The UK Financial Reporting Council (“FRC”) has (on 30 September) issued a revised standard (International Standard on Auditing (UK) 570 – “the Standard”) to be applied by auditors when assessing whether entities are viable as going concerns. The changes to the Standard, which take effect in respect of audits of financial statements for periods commencing on or after 15 December 2019 (or earlier if companies and auditors choose to apply them), require auditors more robustly to challenge assurances given by management about entities’ ability to continue trading.

As if to underline the FRC’s reasons for amending the Standard, the announcement of the changes, which were the subject of a lengthy consultation exercise earlier this year, coincided with the collapse of the latest in a line of UK household name companies.

What has changed?

The FRC has identified a lack of “professional scepticism” about whether entities may properly be treated as “going concerns” as a key theme in a number of its most high profile enforcement cases against firms and individuals in recent years. This theme is now more formally reflected in the Standard.

Auditors are now required to challenge more forcefully management’s assessment of the ability of entities to continue as going concerns and to provide a clear, positive conclusion on whether management’s assessment is appropriate, setting out the work done in support of that conclusion. There is also now an explicit requirement for auditors to “stand back” and consider all evidence obtained during an audit, whether corroborative or contradictory, before drawing conclusions about whether an entity will be able to continue as a going concern.

The enforcement landscape

As the FRC prepares for the transfer of its enforcement functions to a new body (the Audit, Reporting and Governance Authority, or “ARGA”), enforcement action in relation to audits is on an upward trajectory. The FRC’s most recent published enforcement statistics show that the vast majority of the £42.9 million in fines it imposed on firms during 2018/19 related to audit failings. It fined individual audit partners a further £1.2 million during that period. The FRC has also shown an increasing readiness to use non-financial sanctions against both firms and individuals. For audit firms, this has meant measures including the imposition of monitoring and reporting requirements, enforced changes to audit methodology and requirements to staff audits with multiple partners. For individuals, this has involved exclusions from involvement with audit activity for up to 15 years.

Fines and other sanctions imposed by the FRC are not of the same order of magnitude as those imposed on banks and corporates in other contexts, but the impact of them in terms of business disruption and damage to individual and corporate reputations is nonetheless significant.

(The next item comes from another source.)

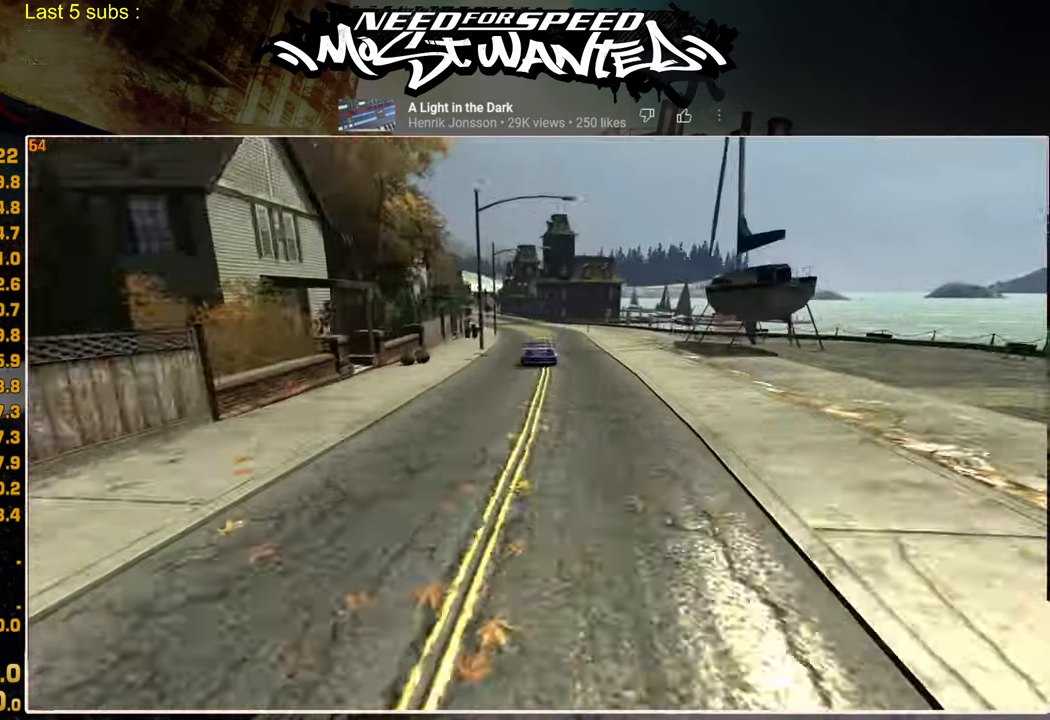
{"buttons": [], "left_stick": "center", "right_stick": "center", "events": []}
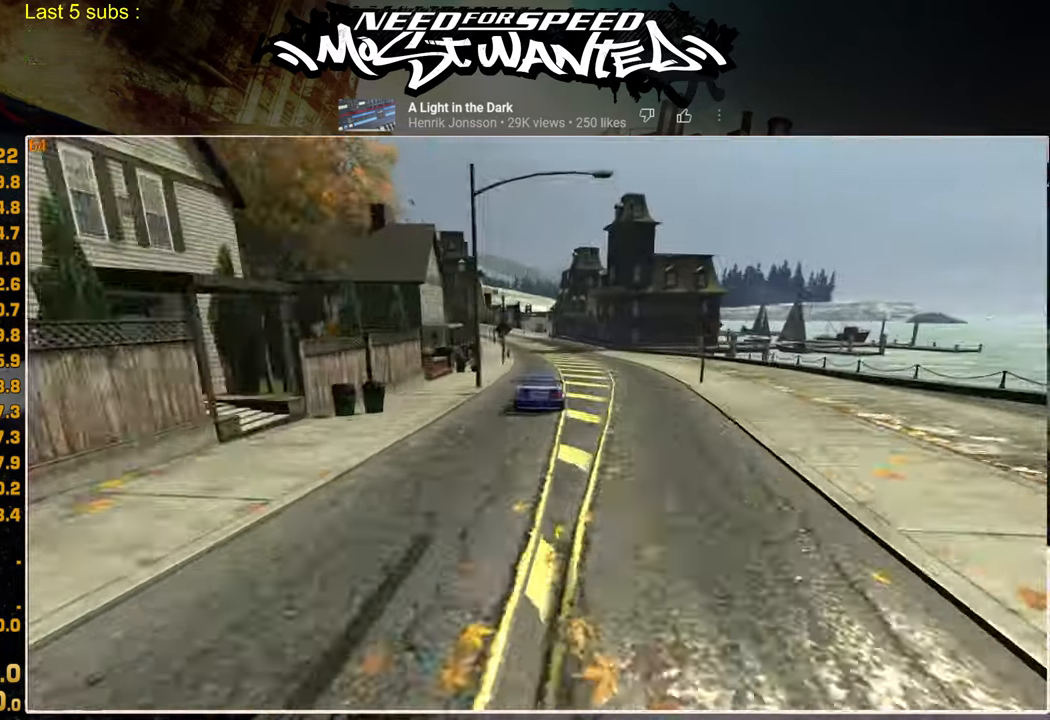
{"buttons": [], "left_stick": "center", "right_stick": "center", "events": []}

The FRC is making regular use of the Audit Enforcement Procedure (“AEP”), which was introduced in June 2016, to provide a more targeted and efficient means of taking action against audit firms and individuals within them. Twelve of the fifteen enforcement investigations which the FRC opened during 2018/19 were pursued under the AEP. The changes to the Standard have been made at a time when levels of public and political concern about the role of auditors in testing the statements and assumptions of companies’ management are high. The FRC is bolstering resources devoted to enforcement by recruiting an additional 80 staff. There is substantial political support for ARGA to receive further enhanced enforcement powers. Against this backdrop, the numbers of enforcement cases concerning audit activity and the size of penalties imposed both look set to continue to rise.

Practical points

  • The Standard will not apply globally. The FRC has indicated that it has held discussions with its counterparts in Australia, Canada and Japan about whether they may implement similar revisions. As matters stand though, it imposes significantly more stringent requirements in the UK than are in place in other jurisdictions. Firms will wish to ensure that their methodologies, policies and procedures make clear when the Standard will apply and what is required under it.
  • The revisions to the Standard, coupled with the intensifying enforcement environment, underline the importance of thorough and effective record keeping. In order to be able to defend the often quite subjective judgements now required under the Standard, it is more important than ever for firms and individuals to record clearly the steps taken to test statements made by management and overall assessments that entities are viable as going concerns.
  • Enforcement action by the FRC in relation to audit issues rarely takes place in isolation. Investigations concerning the conduct of auditors under the AEP will frequently overlap with those of, for example, the Financial Conduct Authority (including in its role as the UK Listing Authority) and/or the Serious Fraud Office concerning the conduct of the audited entity and its executives. Particular challenges may arise from obligations to produce documents or provide information to one authority which may then be passed to and used by another. Audit firms should be prepared for detailed discussions with the FRC (and, in due course, ARGA) and other authorities to ascertain whether they are being compelled to provide information (and, if so, on what basis), to which authorities it may be passed and what subsequent use may be made of it.

The content of this article is intended to provide a general guide to the subject matter. Specialist advice should be sought about your specific circumstances.